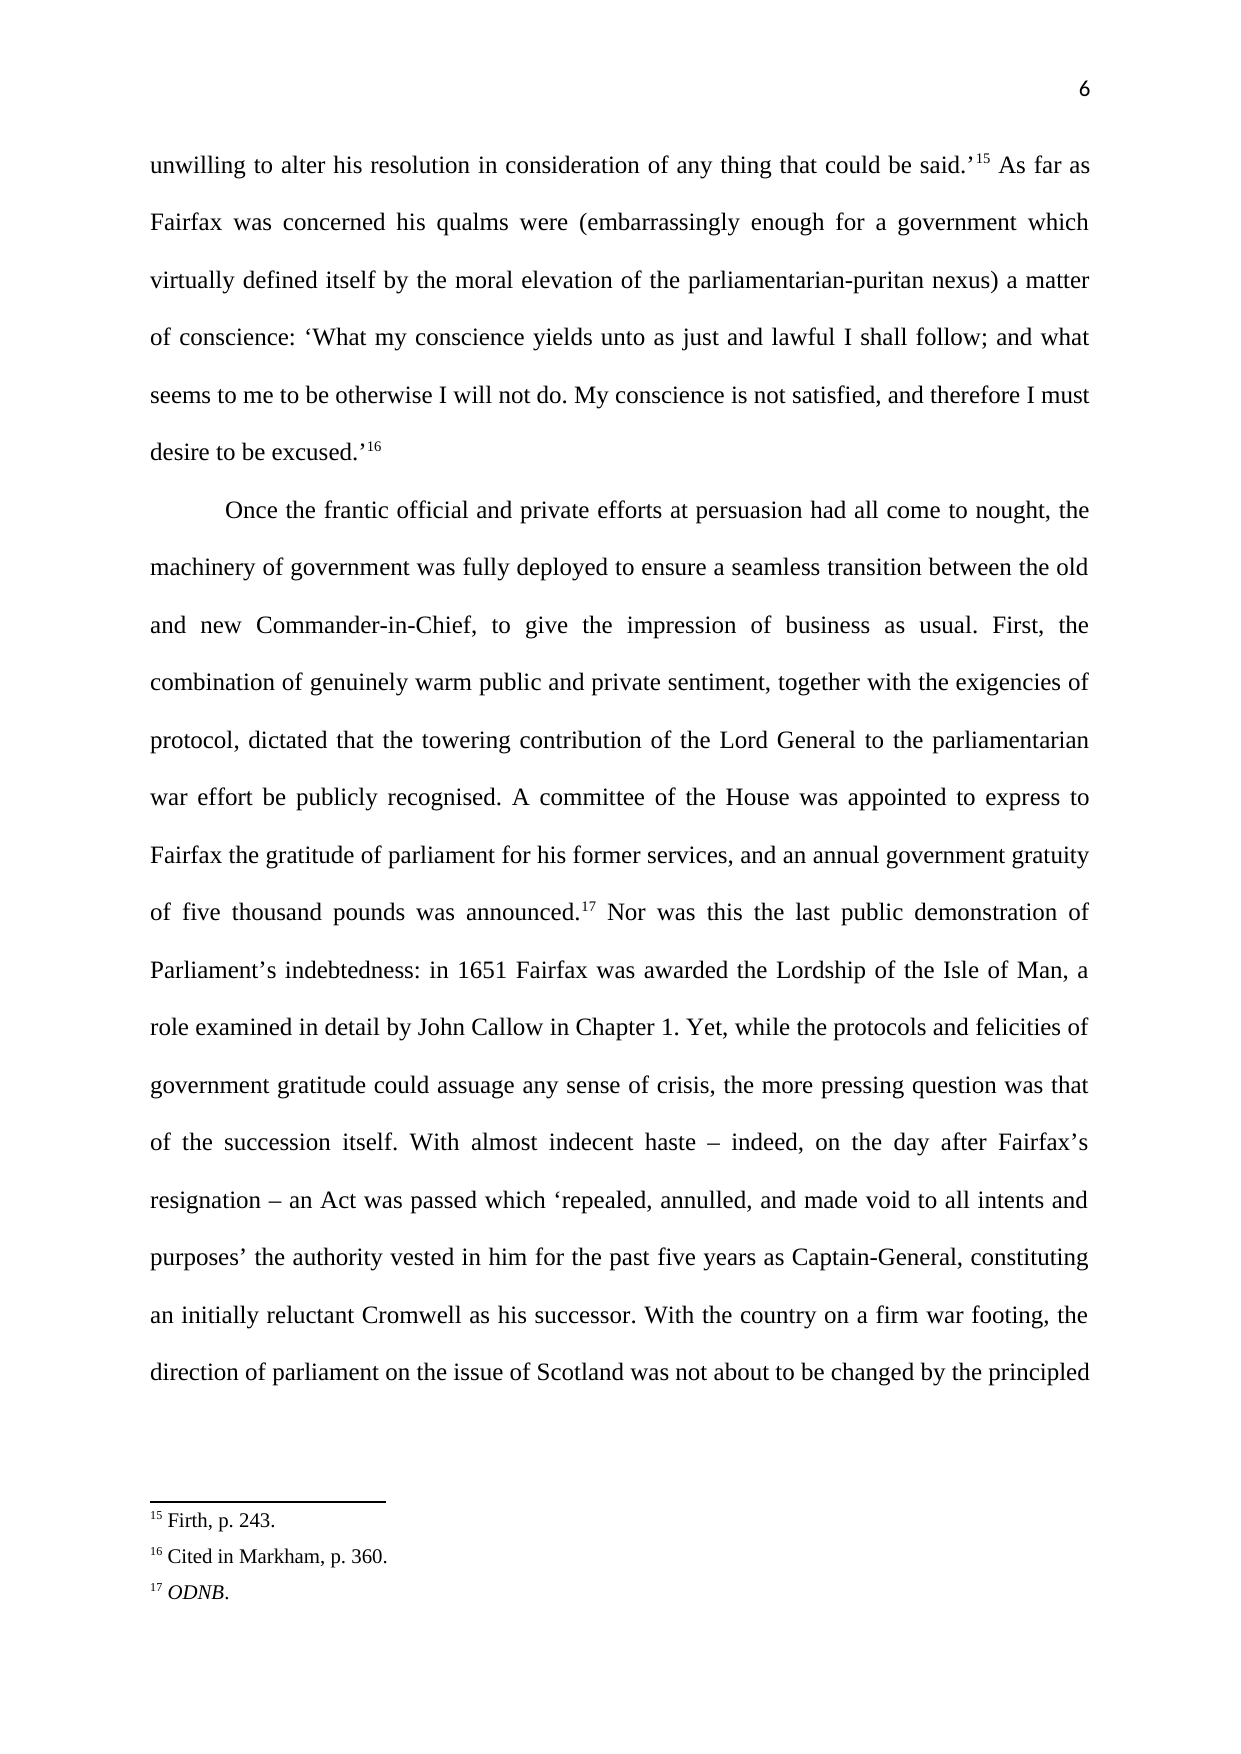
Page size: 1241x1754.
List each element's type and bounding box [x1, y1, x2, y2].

text [150, 495, 1090, 1386]
text [150, 150, 1090, 466]
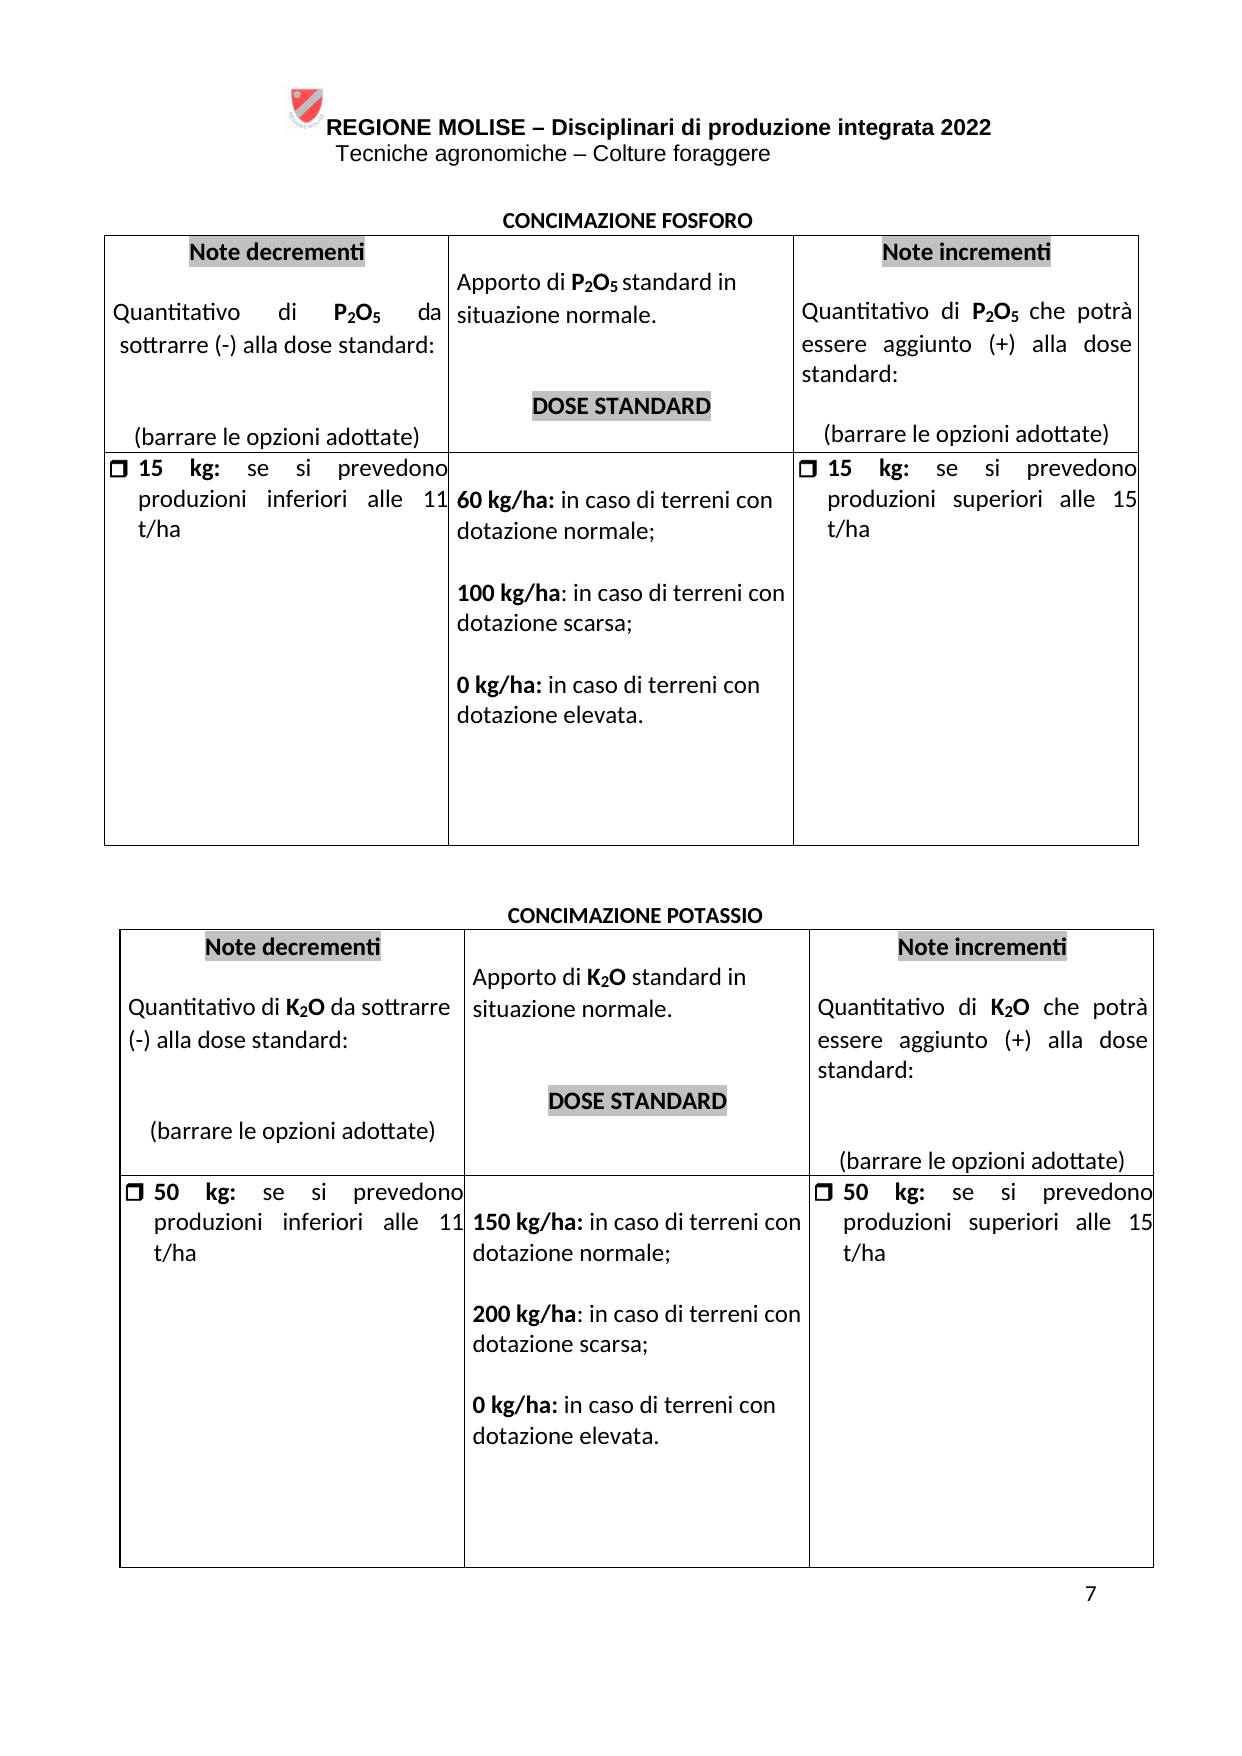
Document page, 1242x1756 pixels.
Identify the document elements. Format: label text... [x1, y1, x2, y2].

table_cell 50 kg: se si prevedono produzioni inferiori alle 11 t/ha [121, 1176, 464, 1567]
table_header Note decrementi Quantitativo di K2O da sottrarre (-) alla dose standard: (barrare le opzioni adottate) [121, 930, 464, 1175]
table_cell 150 kg/ha: in caso di terreni con dotazione normale; 200 kg/ha: in caso di terreni con dotazione scarsa; 0 kg/ha: in caso di terreni con dotazione elevata. [465, 1176, 809, 1567]
table_header Apporto di P2O5 standard in situazione normale. DOSE STANDARD [449, 236, 793, 452]
table_cell 50 kg: se si prevedono produzioni superiori alle 15 t/ha [810, 1176, 1153, 1567]
table_cell 60 kg/ha: in caso di terreni con dotazione normale; 100 kg/ha: in caso di terreni con dotazione scarsa; 0 kg/ha: in caso di terreni con dotazione elevata. [449, 453, 793, 845]
table_header Note incrementi Quantitativo di P2O5 che potrà essere aggiunto (+) alla dose standard: (barrare le opzioni adottate) [794, 236, 1138, 452]
table_header Note decrementi Quantitativo di P2O5 da sottrarre (-) alla dose standard: (barrare le opzioni adottate) [105, 236, 448, 452]
text CONCIMAZIONE POTASSIO [508, 901, 1227, 929]
text CONCIMAZIONE FOSFORO [503, 206, 1227, 234]
table_header Apporto di K2O standard in situazione normale. DOSE STANDARD [465, 930, 809, 1175]
table_header Note incrementi Quantitativo di K2O che potrà essere aggiunto (+) alla dose standard: (barrare le opzioni adottate) [810, 930, 1153, 1175]
table_cell 15 kg: se si prevedono produzioni superiori alle 15 t/ha [794, 453, 1138, 845]
table_cell 15 kg: se si prevedono produzioni inferiori alle 11 t/ha [105, 453, 448, 845]
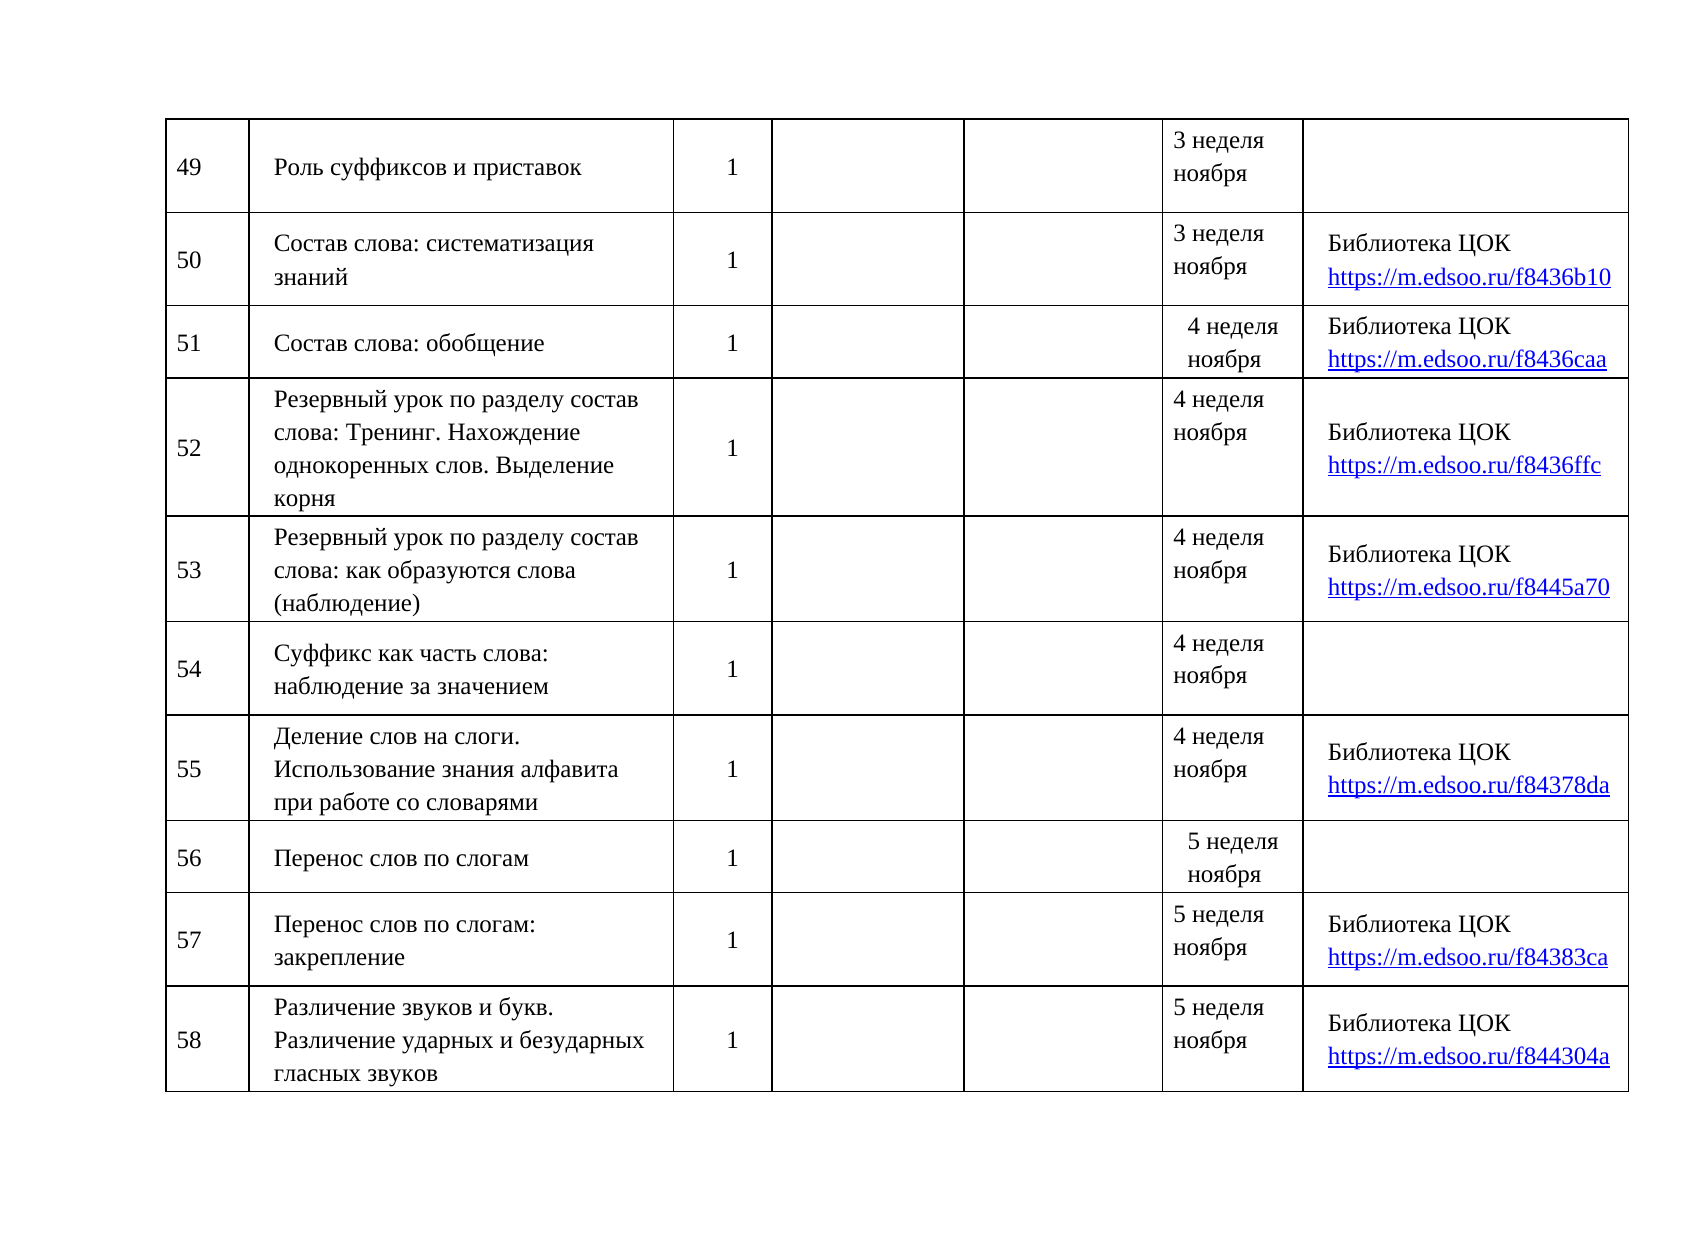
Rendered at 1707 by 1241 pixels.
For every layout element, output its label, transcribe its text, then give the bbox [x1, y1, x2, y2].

□ □ □ □ □

◆ TO DO ◆
Say how many lines of the entries hold the string "pixels". Nothing but the number should be given.

◆ RESULT OF THIS EXERCISE ◆
2